__Extract to read__:
Sports Analogies Hidden In Classic Movies – Volume 106: “Great Expectations”

  • Today’s Movie: Great Expectations
  • Year of Release: 1946
  • Stars: John Mills, Valerie Hobson, Anthony Wager
  • Director: David Lean

This movie is not on my list of essential films.

NOTE: This installment of Sports Analogies Hidden In Classic Movies is being done as part of something called the 2021 Classic Literature On Film Blog-A-Thon being hosted by Silver Screen Classics. By their own words, that’s a blog all about being “From the Silents To Film Noir and everything in between.” This marks the second time Dubsism has contributed to their Classic Literature on Film events, and hopefully it won’t be the last!

You can see all the contributors to this blog-a-thon here:

The Story:

The main character of Great Expectations is a orphan named Phillip “Pip” Pirrip (played as a child by Anthony Wager). In the beginning. Pip lives with a kind-hearted blacksmith named Joe Gargery (played by Bernard Miles) who happens to be married to Pip’s older sister. However, one day Pip encounters Abel Magwitch (played by Finlay Currie). Magwitch is an escaped convict who intimidates Pip into getting him food and a file for his chains. Despite Pip’s help, Magwitch is re-captured, seemingly never to be seen again.

Magwitch and Young Pip

Meanwhile, a wealthy eccentric spinster named Miss Havisham (played by Martita Hunt) makes an arrangement with Gargery for Pip come to her mansion regularly to provide companionship for her and her adopted daughter Estella (played as a child by Jean Simmons). Estella is a beautiful teenage girl, but she has a cruel streak which drives her to constantly mock Pip’s coarse manners. Despite this, Pip falls in love with her. The problem is this all comes to an abrupt end when Pip turns 14 and begins his apprenticeship as a working-c;lass blacksmith, while Estella is off to France to complete her transformation into a “proper” lady.

__Provided information__:

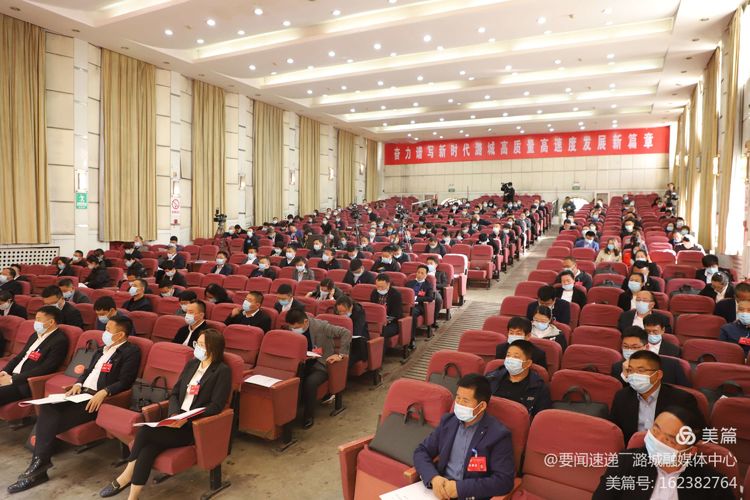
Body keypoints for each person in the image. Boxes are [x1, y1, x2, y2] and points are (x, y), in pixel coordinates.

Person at [7, 317, 141, 493]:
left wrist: (105, 392)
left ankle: (37, 468)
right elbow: (87, 371)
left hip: (98, 400)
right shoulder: (101, 350)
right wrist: (78, 383)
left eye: (108, 330)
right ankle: (39, 465)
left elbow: (125, 381)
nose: (104, 333)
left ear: (120, 335)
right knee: (48, 407)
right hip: (81, 394)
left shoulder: (130, 352)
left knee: (49, 420)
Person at [99, 329, 231, 499]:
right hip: (175, 418)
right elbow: (174, 393)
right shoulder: (192, 364)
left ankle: (126, 476)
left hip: (193, 426)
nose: (197, 348)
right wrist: (174, 414)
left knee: (145, 431)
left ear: (213, 348)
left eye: (202, 345)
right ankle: (133, 497)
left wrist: (187, 419)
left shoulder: (222, 371)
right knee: (147, 451)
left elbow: (216, 406)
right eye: (197, 343)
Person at [593, 407, 733, 500]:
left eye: (669, 440)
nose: (657, 441)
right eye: (655, 431)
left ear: (690, 452)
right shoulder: (625, 462)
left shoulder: (713, 484)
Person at [413, 374, 515, 499]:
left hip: (469, 494)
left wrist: (460, 489)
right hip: (439, 491)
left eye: (465, 401)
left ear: (481, 406)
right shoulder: (448, 422)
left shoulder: (498, 435)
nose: (459, 404)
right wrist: (433, 478)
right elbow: (421, 451)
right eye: (458, 398)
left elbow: (504, 481)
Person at [609, 349, 700, 442]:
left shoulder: (682, 399)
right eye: (630, 370)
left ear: (658, 375)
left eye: (641, 370)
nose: (634, 375)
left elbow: (697, 433)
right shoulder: (622, 397)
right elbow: (614, 432)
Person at [286, 309, 351, 429]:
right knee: (292, 380)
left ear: (305, 322)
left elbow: (346, 333)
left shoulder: (321, 326)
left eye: (296, 327)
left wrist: (341, 355)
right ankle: (290, 414)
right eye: (291, 327)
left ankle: (308, 416)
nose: (293, 330)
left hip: (321, 363)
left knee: (310, 383)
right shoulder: (291, 328)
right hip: (302, 362)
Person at [0, 306, 69, 405]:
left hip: (24, 383)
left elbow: (46, 368)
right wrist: (4, 371)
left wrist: (12, 380)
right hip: (12, 376)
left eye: (39, 320)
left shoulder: (59, 341)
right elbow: (20, 357)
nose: (35, 323)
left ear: (51, 322)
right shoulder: (35, 335)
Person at [487, 339, 551, 416]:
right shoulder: (491, 378)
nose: (510, 360)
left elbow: (540, 417)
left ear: (528, 363)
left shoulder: (539, 388)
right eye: (508, 355)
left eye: (516, 357)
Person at [611, 327, 689, 387]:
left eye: (634, 347)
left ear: (646, 347)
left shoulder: (672, 366)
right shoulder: (617, 368)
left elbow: (686, 393)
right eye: (625, 346)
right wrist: (625, 377)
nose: (629, 350)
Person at [405, 265, 435, 347]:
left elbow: (430, 298)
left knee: (412, 313)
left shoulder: (428, 285)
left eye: (422, 273)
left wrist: (416, 298)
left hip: (419, 306)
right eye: (418, 272)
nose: (419, 274)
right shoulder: (409, 283)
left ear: (426, 275)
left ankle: (411, 338)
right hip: (408, 304)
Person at [335, 296, 368, 366]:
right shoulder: (336, 310)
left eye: (344, 311)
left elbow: (357, 332)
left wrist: (347, 322)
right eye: (340, 312)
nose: (342, 314)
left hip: (357, 343)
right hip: (341, 342)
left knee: (344, 361)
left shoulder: (359, 312)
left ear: (351, 307)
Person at [370, 274, 402, 339]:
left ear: (388, 284)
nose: (379, 289)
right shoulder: (374, 293)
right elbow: (373, 308)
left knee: (382, 332)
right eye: (378, 286)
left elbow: (396, 314)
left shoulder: (396, 295)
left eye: (382, 287)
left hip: (392, 322)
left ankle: (382, 346)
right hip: (377, 321)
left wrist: (385, 321)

__Assigned task 1__:
Turn the paragraph of the Great Expectations post that begins "The main character of Great Expectations" into a short bulleted list that keeps its main facts.
__Assigned task 2__:
Answer these questions from the Great Expectations post:
(a) In what year was the movie released?
(b) Who is hosting the 2021 Classic Literature On Film Blog-A-Thon?
(c) At what age does Pip begin his apprenticeship as a blacksmith?
__Assigned task 3__:
Reproduce the part of the Great Expectations post starting with "This movie is" and going on through "be the last!", substituting "must-see films" for "essential films".
The rows play no part in any of this work.

__Exercise answer 1__:
- The main character is an orphan, Phillip "Pip" Pirrip, played as a child by Anthony Wager.
- Pip lives with Joe Gargery (Bernard Miles), a kind-hearted blacksmith married to Pip's older sister.
- Pip meets Abel Magwitch (Finlay Currie), an escaped convict who intimidates him into getting food and a file for his chains.
- Despite Pip's help, Magwitch is re-captured, seemingly never to be seen again.

__Exercise answer 2__:
(a) 1946
(b) Silver Screen Classics
(c) 14

__Exercise answer 3__:
This movie is not on my list of must-see films.

NOTE: This installment of Sports Analogies Hidden In Classic Movies is being done as part of something called the 2021 Classic Literature On Film Blog-A-Thon being hosted by Silver Screen Classics. By their own words, that’s a blog all about being “From the Silents To Film Noir and everything in between.” This marks the second time Dubsism has contributed to their Classic Literature on Film events, and hopefully it won’t be the last!